[The Long Night by Stanley Weyman]@TWC D-Link bookThe Long Night CHAPTER IV 13/25
He looked about him now, and after a pause:-- "I suppose you do it--with these," he murmured, and with an almost imperceptible shiver he pointed to the crucibles. "With those ?" Basterga exclaimed, and had the other ascribed supernatural virtues to the cinders or the bellows he could not have thrown greater scorn into his words.
"Do you think I ply this base mechanic art for aught but to profit by the ignorance of the vulgar? Or think by pots and pans and mixing vile substances to make this, which by nature is this, into that which by nature it is not! I, a scholar? A scholar? No, I tell you, there was never alchemist yet could transmute but one thing--poor into rich, rich into poor!" "But," Grio murmured with a look and in a voice of disappointment, "is not that the true transmutation which a thousand have died seeking, and one here and there, it is rumoured, has found? From lead to gold, Messer Basterga ?" "Ay, but the lead is the poor alchemist, who gets gold from his patron by his trick.
And the gold is the poor fool who finds him in his living, and being sucked, turns to lead! There you have your transmutation." "Yet----" "There is no yet!" "But Agrippa," Grio persisted, "Cornelius Agrippa, who sojourned here in Geneva and of whom, master, you speak daily--was he not a learned man ?" "Ay, even as I am!" Caesar Basterga answered, swelling visibly with pride.
"But constrained, even as I am, to ply the baser trade and stoop to that we see and touch and smell! Faugh! What lot more cursed than to quit the pure ether of Latinity for the lower region of matter? And in place of cultivating the _literae humaniores_, which is the true cultivation of the mind, and sets a man, mark you, on a level with princes, to stoop to handle virgin milk and dragon's blood, as they style their vile mixtures; or else grope in dead men's bodies for the thing which killed them.

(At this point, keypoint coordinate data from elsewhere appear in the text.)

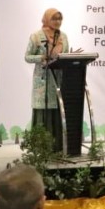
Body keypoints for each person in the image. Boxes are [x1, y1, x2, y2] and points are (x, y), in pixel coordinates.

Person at [24, 8, 69, 151]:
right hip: (43, 81)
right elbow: (27, 56)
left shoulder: (63, 36)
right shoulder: (36, 36)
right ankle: (41, 147)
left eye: (59, 19)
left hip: (59, 80)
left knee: (58, 110)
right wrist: (41, 57)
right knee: (44, 111)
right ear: (47, 19)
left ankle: (58, 146)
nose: (57, 22)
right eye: (54, 19)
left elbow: (65, 55)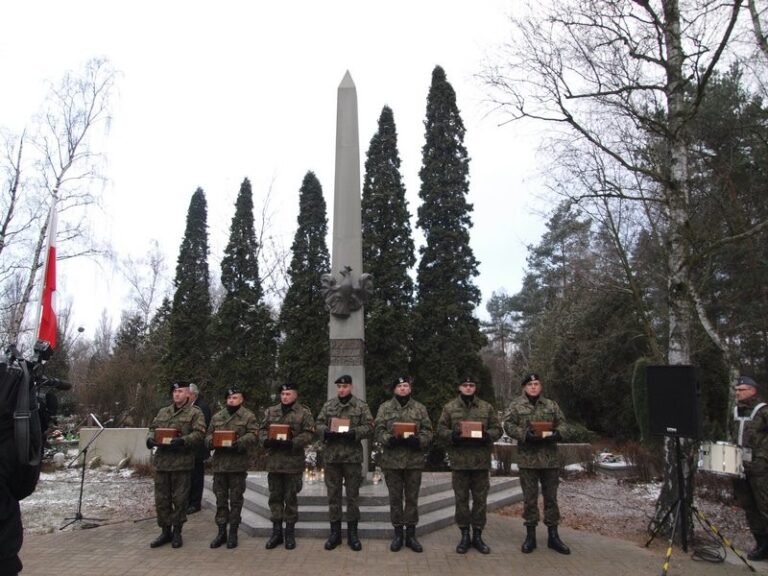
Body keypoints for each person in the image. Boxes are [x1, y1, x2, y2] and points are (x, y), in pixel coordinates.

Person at [503, 373, 570, 555]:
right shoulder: (516, 406)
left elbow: (563, 424)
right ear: (524, 387)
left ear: (540, 386)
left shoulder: (551, 405)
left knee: (551, 499)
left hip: (549, 460)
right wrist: (524, 435)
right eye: (530, 384)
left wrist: (558, 434)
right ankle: (530, 536)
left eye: (537, 384)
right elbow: (508, 425)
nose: (533, 387)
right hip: (528, 460)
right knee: (529, 500)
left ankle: (553, 536)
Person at [437, 376, 502, 554]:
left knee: (480, 501)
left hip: (480, 462)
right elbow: (441, 429)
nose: (468, 388)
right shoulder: (450, 407)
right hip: (460, 463)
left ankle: (478, 536)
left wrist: (487, 435)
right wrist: (453, 436)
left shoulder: (486, 407)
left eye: (471, 385)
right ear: (459, 387)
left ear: (475, 388)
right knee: (461, 501)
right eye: (464, 385)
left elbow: (498, 429)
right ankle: (464, 535)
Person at [374, 376, 433, 553]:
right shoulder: (385, 408)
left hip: (413, 461)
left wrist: (419, 441)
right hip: (392, 461)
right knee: (395, 499)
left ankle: (411, 535)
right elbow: (378, 429)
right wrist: (388, 439)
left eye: (406, 385)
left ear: (410, 389)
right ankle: (398, 533)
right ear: (394, 389)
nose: (403, 388)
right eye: (399, 386)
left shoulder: (419, 408)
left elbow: (428, 431)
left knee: (412, 499)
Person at [316, 374, 374, 551]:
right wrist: (326, 432)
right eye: (339, 387)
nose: (342, 389)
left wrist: (354, 433)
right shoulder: (329, 405)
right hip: (332, 458)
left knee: (352, 497)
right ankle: (334, 534)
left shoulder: (360, 406)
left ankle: (352, 534)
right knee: (333, 496)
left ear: (351, 387)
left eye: (345, 386)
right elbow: (318, 423)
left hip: (351, 459)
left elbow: (370, 426)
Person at [146, 380, 206, 549]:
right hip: (163, 463)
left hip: (181, 464)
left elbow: (200, 433)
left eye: (180, 391)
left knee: (180, 500)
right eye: (174, 392)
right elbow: (153, 427)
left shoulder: (195, 413)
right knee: (162, 500)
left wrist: (182, 441)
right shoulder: (163, 412)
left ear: (188, 393)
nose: (177, 394)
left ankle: (178, 531)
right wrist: (150, 439)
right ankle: (165, 531)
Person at [259, 383, 314, 550]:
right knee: (275, 498)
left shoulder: (303, 412)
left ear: (295, 395)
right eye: (283, 394)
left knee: (290, 499)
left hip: (292, 463)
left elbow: (310, 432)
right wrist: (266, 440)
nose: (285, 397)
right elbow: (261, 430)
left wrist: (293, 443)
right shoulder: (271, 411)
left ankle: (289, 533)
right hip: (275, 462)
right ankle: (276, 533)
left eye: (288, 394)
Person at [205, 386, 258, 549]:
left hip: (237, 466)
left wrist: (239, 443)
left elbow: (254, 434)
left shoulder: (248, 416)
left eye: (235, 398)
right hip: (220, 465)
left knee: (236, 500)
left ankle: (233, 532)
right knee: (221, 500)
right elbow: (207, 435)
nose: (231, 400)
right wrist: (212, 442)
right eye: (229, 398)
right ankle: (221, 532)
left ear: (241, 400)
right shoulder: (217, 417)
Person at [731, 375, 768, 561]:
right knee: (749, 507)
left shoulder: (763, 411)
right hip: (740, 468)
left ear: (753, 390)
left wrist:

Which is a pure handicraft and cheirergon, unworthy a scholar, who stoops of right to naught but the goose-quill!" "And yet, master, by these same things----" "Men grow rich," Basterga continued with a sneer, "and get power? Ay, and the bastard sits in the chair of the legitimate; and pure learning goes bare while the seekers after the Stone and the Elixir (who, in these days are descending to invent even lesser things and smaller advantages that in the learned tongues have not so much as names) grow in princes' favour and draw on their treasuries! But what says Seneca? 'It is not the office of Philosophy to teach men to use their hands.